Write out the listing from the line with "548 81 3.94" to the line with "304 588 37.03", both lines included, exactly and nothing beyond. Leave pictures out.

_ _ _ _ _

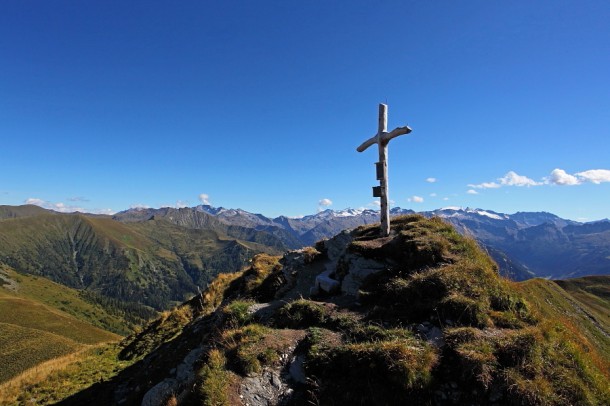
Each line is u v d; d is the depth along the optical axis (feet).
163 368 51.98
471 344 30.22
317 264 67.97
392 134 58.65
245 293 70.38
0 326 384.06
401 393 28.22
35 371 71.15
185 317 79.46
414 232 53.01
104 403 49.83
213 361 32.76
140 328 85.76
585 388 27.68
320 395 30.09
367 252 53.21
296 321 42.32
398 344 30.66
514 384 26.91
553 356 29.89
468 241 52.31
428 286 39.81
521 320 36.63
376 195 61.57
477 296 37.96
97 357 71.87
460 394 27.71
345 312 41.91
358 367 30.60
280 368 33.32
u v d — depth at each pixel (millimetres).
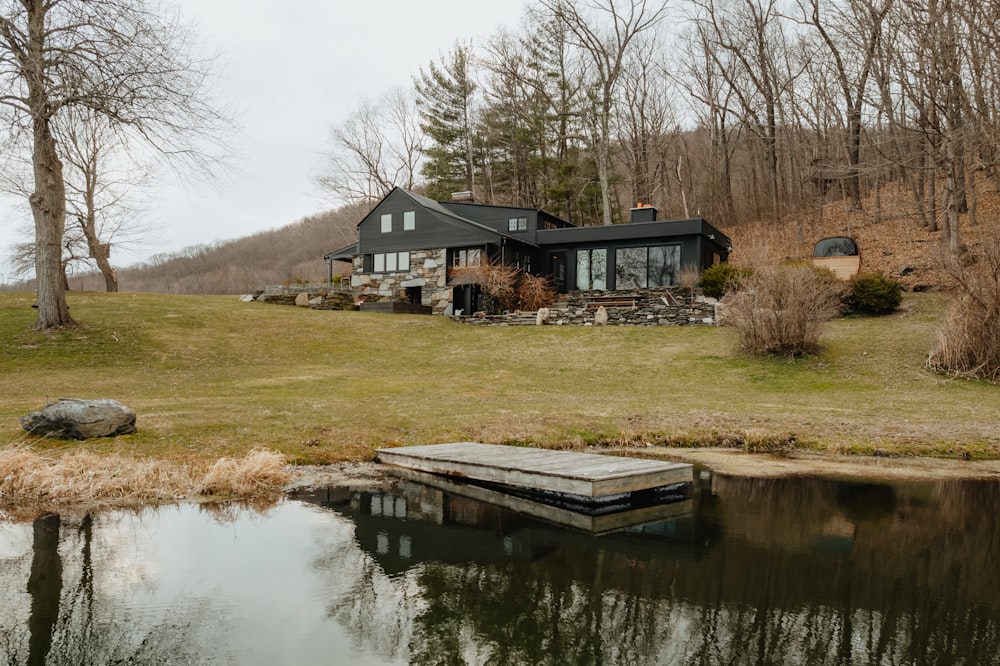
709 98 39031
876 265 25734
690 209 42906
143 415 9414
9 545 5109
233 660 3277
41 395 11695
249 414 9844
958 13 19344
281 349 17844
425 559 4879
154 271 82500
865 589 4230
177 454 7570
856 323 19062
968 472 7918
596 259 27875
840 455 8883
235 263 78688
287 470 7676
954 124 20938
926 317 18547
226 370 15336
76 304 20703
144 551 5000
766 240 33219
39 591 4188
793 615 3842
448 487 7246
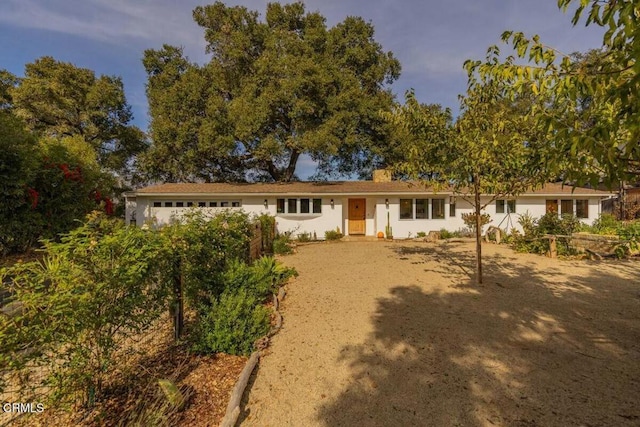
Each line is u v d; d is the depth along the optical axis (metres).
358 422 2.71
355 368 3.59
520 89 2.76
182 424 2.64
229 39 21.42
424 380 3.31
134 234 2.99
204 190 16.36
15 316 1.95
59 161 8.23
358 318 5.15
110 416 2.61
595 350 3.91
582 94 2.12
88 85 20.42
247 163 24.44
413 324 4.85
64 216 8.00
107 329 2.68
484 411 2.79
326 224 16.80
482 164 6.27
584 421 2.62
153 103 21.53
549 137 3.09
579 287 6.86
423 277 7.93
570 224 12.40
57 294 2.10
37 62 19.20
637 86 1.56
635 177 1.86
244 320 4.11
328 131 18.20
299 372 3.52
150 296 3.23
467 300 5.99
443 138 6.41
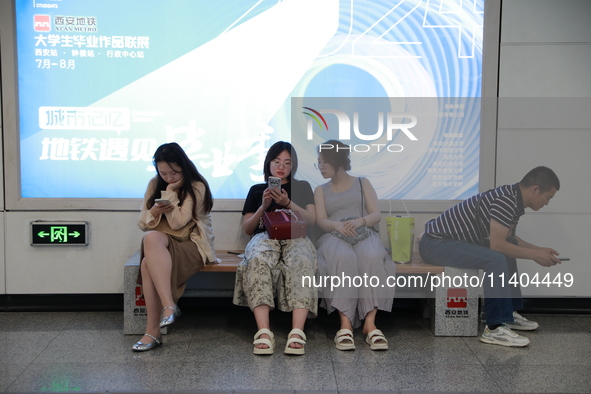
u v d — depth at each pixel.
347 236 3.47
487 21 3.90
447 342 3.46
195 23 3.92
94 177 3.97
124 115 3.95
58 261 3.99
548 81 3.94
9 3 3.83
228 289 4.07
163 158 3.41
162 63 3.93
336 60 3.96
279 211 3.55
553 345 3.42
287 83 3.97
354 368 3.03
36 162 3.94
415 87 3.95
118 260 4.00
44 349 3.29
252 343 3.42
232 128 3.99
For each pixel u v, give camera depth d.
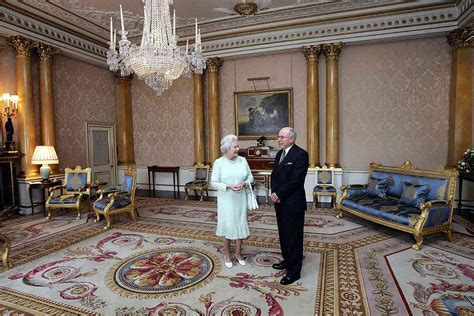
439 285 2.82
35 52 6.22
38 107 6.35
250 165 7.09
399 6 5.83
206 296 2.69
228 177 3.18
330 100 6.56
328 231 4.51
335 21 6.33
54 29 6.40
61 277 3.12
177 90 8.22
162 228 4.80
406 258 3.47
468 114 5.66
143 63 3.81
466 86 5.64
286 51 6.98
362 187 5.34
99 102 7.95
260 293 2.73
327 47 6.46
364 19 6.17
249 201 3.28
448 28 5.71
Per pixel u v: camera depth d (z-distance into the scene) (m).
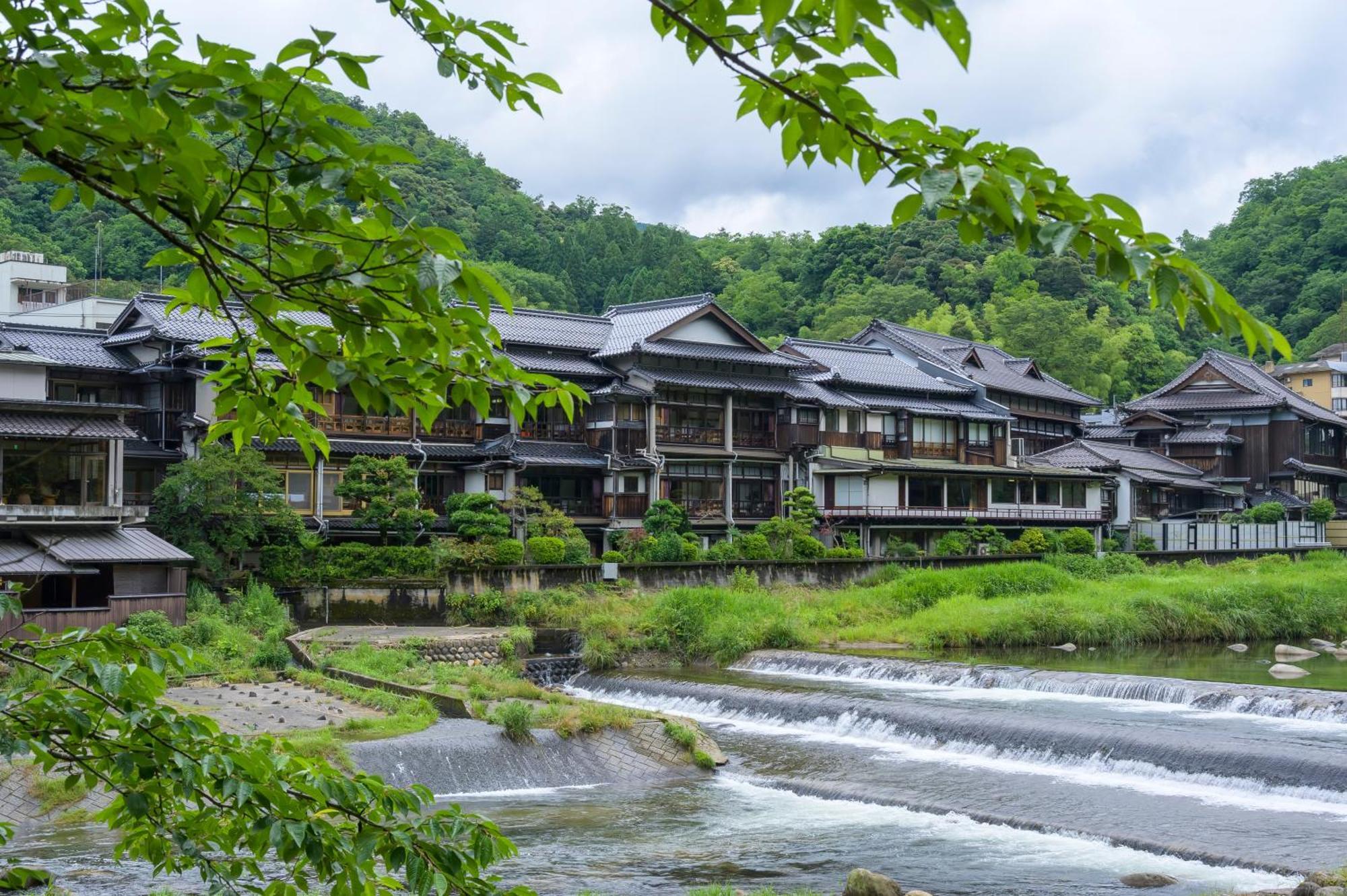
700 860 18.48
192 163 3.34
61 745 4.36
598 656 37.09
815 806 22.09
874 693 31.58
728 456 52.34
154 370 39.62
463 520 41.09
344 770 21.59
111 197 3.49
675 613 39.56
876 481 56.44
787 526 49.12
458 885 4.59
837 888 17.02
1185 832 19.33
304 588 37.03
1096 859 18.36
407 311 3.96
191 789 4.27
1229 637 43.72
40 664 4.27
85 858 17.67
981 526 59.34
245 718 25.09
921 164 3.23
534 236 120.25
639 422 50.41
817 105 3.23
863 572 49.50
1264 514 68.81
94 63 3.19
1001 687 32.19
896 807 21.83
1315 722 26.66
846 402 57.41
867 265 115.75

_ _ _ _ _

## SOLVED PROBLEM
548 81 3.94
9 3 3.83
228 289 4.07
163 158 3.41
162 63 3.93
336 60 3.96
279 211 3.55
553 345 3.42
287 83 3.97
354 368 3.03
36 162 3.94
415 87 3.95
118 260 4.00
44 349 3.29
252 343 3.42
232 128 3.99
For each pixel u v, give camera depth d.
439 285 2.82
35 52 6.22
38 107 6.35
250 165 7.09
399 6 5.83
206 296 2.69
228 177 3.18
330 100 6.56
328 231 4.51
335 21 6.33
54 29 6.40
61 277 3.12
177 90 8.22
162 228 4.80
406 258 3.47
468 114 5.66
143 63 3.81
466 86 5.64
286 51 6.98
362 187 5.34
99 102 7.95
260 293 2.73
327 47 6.46
364 19 6.17
249 201 3.28
448 28 5.71
Per pixel u v: camera depth d (z-distance into the scene) (m).
700 860 18.48
192 163 3.34
61 745 4.36
598 656 37.09
815 806 22.09
874 693 31.58
728 456 52.34
154 370 39.62
463 520 41.09
344 770 21.59
111 197 3.49
675 613 39.56
876 481 56.44
787 526 49.12
458 885 4.59
837 888 17.02
1185 832 19.33
304 588 37.03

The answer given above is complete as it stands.